The Conversation
14 Jul 2025, 13:16 GMT+10
The contemporary internet has been with us since roughly 1995. Its current underlying economic model - surveillance capitalism - began in the early 2000s, when Google and then Facebook realized how much our personal information and online behaviour revealed about us and claimed it for themselves to sell to advertisers.
Perhaps because of Canada's proximity to the United States, coupled with its positive shared history with the U.S. and their highly integrated economies, Canada went along for that consumerist ride.
The experience was different on the other side of the Atlantic. The Stasi in the former East Germany and the KGB under Josef Stalin maintained files on hundreds of thousands of citizens to identify and prosecute dissidents.
Having witnessed this invasion of privacy and its weaponization first-hand, Europe has been far ahead of North America in developing protections.

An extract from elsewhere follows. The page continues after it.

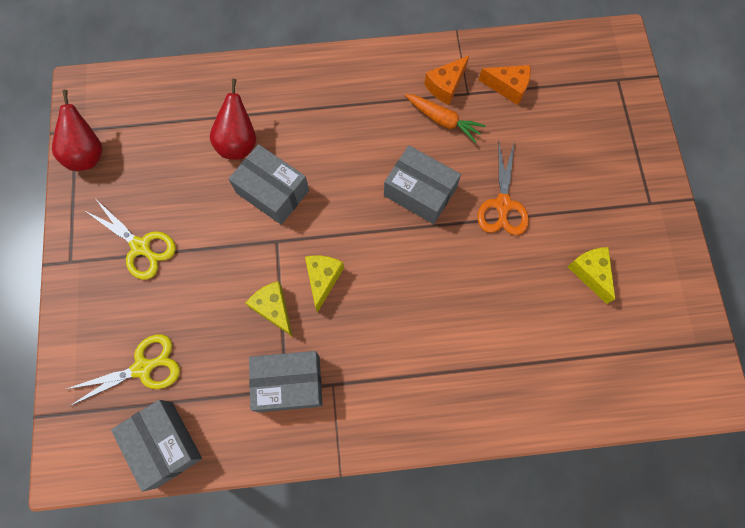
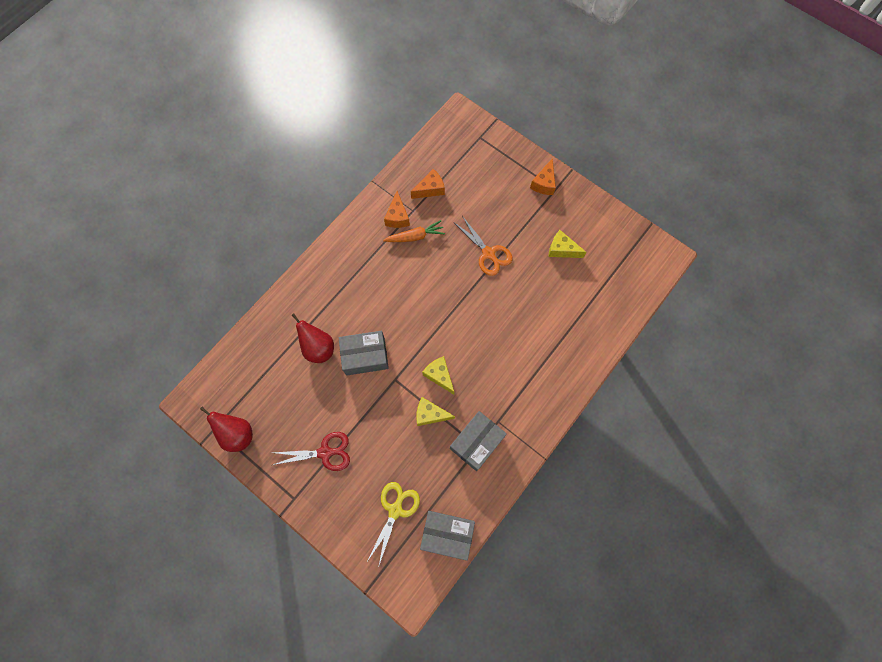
camera: 45 degrees left, 0 degrees up
(141, 247) = (325, 452): yellow scissors -> red scissors
(420, 192) = (441, 285): grey box -> none
(642, 186) = (544, 183): none -> orange cheese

These include the General Data Protection Regulation and the Law Enforcement Directive, with protection of personal data also listed in the European Union's Charter of Fundamental Rights.
Canada clearly took too much for granted in its relationship with the U.S. Suddenly, Canada is being threatened with tariffs and President Donald Trump's expressed desire to make Canada the 51st American state.
This has fuelled the motivation of Canada both internally and in co-operation with western European governments to seek greater independence in trade and military preparedness by diversifying its relationships.
Prime Minister Mark Carney has begun promoting "nation-building projects," but little attention has been paid to Canada's digital infrastructure.
Read more: How Canadian nationalism is evolving with the times - and will continue to do so
Three recent developments suggest Canada would be well-advised to start paying close attention:
1. The current U.S. administration has raised concerns about its reliability as a partner and friend to Canada. Most of the concerns raised in Canada have been economic. However, Curtis McCord, a former national security and technology researcher for the Canadian government, has said the current situation has created vulnerabilities for national security as well:
"With Washington becoming an increasingly unreliable ally, Mr. Carney is right to look for ways to diversify away from the U.S. But if Canada wants to maintain its sovereignty and be responsible for its national security, this desire to diversify must extend to the U.S. domination of Canada's digital infrastructure."
2. Silicon Valley is exhibiting a newfound loyalty to Trump. The photo of the "broligarchy" at Trump's inauguration spoke volumes, as their apparent eagerness to appease the president brings the data gathered by the internet's surveillance-based economy under state control.
3. Trump's recent executive order entitled "Stopping waste, fraud and abuse by eliminating information silos" is alarming. The order became operational when the Trump administration contracted with Palantir, a company known for its surveillance software and data analytics in military contexts. Its job? To combine databases from both the state and federal levels into one massive database that includes every American citizen, and potentially any user of the internet.
Combining multiple government databases is concerning. Combining them with all the personal data harvested by Silicon Valley and providing them to a government showing all the hallmarks of an authoritarian regime sounds like Big Brother has arrived.
Civil liberties groups such as the Electronic Freedom Foundation, academics and even former Palantir employees have raised alarms about the possibilities for abuse, including the launch of all the vendettas Trump and his supporters have pledged to undertake.
European governments have attempted to rein in Silicon Valley's excesses for years. Trump's re-election and his moves toward potentially weaponizing internet data have further boosted Europe's resolve to move away from the U.S.-led internet.
One newer effort is Eurostack. A joint initiative involving academics, policymakers, companies and governments, it envisions an independent digital ecosystem that better reflects European values - democratic, sovereign, inclusive, transparent, respectful of personal privacy and innovation-driven.
Spokesperson Francesca Bria explains the "stack" arises from the idea that a digitally sovereign internet needs to have European control from the ground up.
That includes the acquisition of raw materials and manufacture and operation of the physical components that comprise computers and servers; the cloud infrastructure that has the processing power and storage to be operational at scale; the operating systems and applications that comprise the user interface; the AI models and algorithms that drive services and its policy and governance framework.
Prospective gains to Europe are considerable. They include greater cybersecurity, promoting innovation, keeping high-end creative jobs in Europe, promoting collaboration on equitable terms and creating high-skilled employment opportunities.
Canada receives no mention in the Eurostack proposal to date, but the project is still very much in the developmental phase. Investment so far is in the tens of millions instead of the billions it will require.
Canada has a lot to offer and to gain from being part of the Eurostack initiative. With the project still taking shape, now is the perfect time to get on board.